But the world's most popular social network recently opened the floodgates for businesses by beta testing Facebook Offers, a new ad format tailored for merchants and small enterprises. When it finally comes online, this ad tool will enable your Facebook fans the opportunity to obtain discounts and offers from your business by clicking a "Get Offer" button appearing below special posts you send to their News Feed.
Users can then print and redeem your Offer at point-of-purchase, or show the Offer at your place of business using their mobile phone.
Unlike Facebook Check-In Deals, Facebook Offers doesn't require users to check-in to a merchant's physical location in order to take advantage of an offer.
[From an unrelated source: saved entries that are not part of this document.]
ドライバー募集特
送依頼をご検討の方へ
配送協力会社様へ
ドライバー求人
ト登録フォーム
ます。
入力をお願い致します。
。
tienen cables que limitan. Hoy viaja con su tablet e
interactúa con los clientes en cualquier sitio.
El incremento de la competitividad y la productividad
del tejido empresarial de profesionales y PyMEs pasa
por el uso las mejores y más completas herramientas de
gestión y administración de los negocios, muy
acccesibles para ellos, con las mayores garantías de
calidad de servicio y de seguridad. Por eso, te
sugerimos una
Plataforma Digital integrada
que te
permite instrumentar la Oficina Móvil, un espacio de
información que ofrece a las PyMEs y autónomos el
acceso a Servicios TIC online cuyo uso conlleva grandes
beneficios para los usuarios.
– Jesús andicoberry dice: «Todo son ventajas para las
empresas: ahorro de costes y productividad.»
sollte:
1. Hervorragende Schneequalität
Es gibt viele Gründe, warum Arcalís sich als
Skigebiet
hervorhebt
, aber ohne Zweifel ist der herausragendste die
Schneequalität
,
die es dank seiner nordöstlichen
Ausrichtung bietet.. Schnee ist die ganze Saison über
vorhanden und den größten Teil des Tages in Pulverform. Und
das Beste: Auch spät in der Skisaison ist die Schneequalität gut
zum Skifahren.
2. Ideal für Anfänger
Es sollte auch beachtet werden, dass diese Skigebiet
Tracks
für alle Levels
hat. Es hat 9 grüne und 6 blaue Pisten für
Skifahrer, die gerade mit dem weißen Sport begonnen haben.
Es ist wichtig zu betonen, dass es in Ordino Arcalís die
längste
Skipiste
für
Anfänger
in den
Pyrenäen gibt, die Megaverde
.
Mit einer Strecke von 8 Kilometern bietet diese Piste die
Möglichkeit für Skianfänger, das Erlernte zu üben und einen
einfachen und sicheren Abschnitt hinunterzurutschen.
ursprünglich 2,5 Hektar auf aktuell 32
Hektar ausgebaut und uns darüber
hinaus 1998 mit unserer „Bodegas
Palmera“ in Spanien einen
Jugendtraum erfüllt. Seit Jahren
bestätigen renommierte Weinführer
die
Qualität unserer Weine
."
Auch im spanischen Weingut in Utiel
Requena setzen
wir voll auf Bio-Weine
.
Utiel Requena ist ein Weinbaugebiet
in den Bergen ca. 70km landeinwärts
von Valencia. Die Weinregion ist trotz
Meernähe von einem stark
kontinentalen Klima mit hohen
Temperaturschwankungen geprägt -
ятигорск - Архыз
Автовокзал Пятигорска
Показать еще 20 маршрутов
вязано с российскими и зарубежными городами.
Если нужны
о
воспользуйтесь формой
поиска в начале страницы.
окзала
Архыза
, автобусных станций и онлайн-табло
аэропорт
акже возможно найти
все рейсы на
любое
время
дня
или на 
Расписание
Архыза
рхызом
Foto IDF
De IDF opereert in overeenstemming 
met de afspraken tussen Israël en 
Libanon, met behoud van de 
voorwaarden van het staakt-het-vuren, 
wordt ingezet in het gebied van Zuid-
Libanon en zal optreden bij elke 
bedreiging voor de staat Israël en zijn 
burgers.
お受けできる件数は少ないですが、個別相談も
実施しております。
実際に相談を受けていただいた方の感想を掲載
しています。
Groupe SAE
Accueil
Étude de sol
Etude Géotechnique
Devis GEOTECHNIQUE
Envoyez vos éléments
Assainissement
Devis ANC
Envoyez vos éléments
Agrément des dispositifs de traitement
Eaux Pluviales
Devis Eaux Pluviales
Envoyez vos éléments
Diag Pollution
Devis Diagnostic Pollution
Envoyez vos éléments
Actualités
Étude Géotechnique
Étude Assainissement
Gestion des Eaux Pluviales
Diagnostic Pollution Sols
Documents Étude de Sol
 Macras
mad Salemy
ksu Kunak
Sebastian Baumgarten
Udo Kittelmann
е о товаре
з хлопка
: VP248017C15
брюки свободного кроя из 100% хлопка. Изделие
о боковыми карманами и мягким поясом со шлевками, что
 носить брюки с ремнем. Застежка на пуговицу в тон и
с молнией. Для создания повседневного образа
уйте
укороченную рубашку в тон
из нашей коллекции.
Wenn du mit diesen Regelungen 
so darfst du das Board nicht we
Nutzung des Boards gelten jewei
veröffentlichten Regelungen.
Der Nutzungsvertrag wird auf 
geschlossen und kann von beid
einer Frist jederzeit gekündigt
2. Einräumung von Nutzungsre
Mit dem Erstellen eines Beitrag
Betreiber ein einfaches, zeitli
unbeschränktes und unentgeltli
That's likely to make Offers appealing to consumers who are wary of their Facebook Friends knowing where they are and what they're buying.
Related: How Facebook's 'Offers' and 'Reach Generator' Can Deliver More for Less
For now, Facebook is making Offers available to a limited number of local businesses worldwide, with plans to expand the program in the near future. (Business owners who want to participate in Offers can visit Facebook's Offers Information Request page.)
In another pro-business move, Zuckerberg and Co. has snatched up both the team and the assets of mobile-based Tagtile, a Bay Area startup that helps local merchants offer and track mobile-initiated loyalty programs. Consumers who download the free Tagtile app (available for iPhone and Android users), redeem discount offers and earn "tags" when tapping their phone against the Tagtile Cube (a sleek point-of-purchase display that verifies and completes the offer).
Helping local businesses with a presence on Facebook identify, engage and increase repeat purchases from customers through a frictionless loyalty and direct marketing solution that integrates with Offers would be a genius move. I expect the physical cube to be shuttled aside once near field communication (NFC), which establishes radio communication between smartphones, becomes more accessible.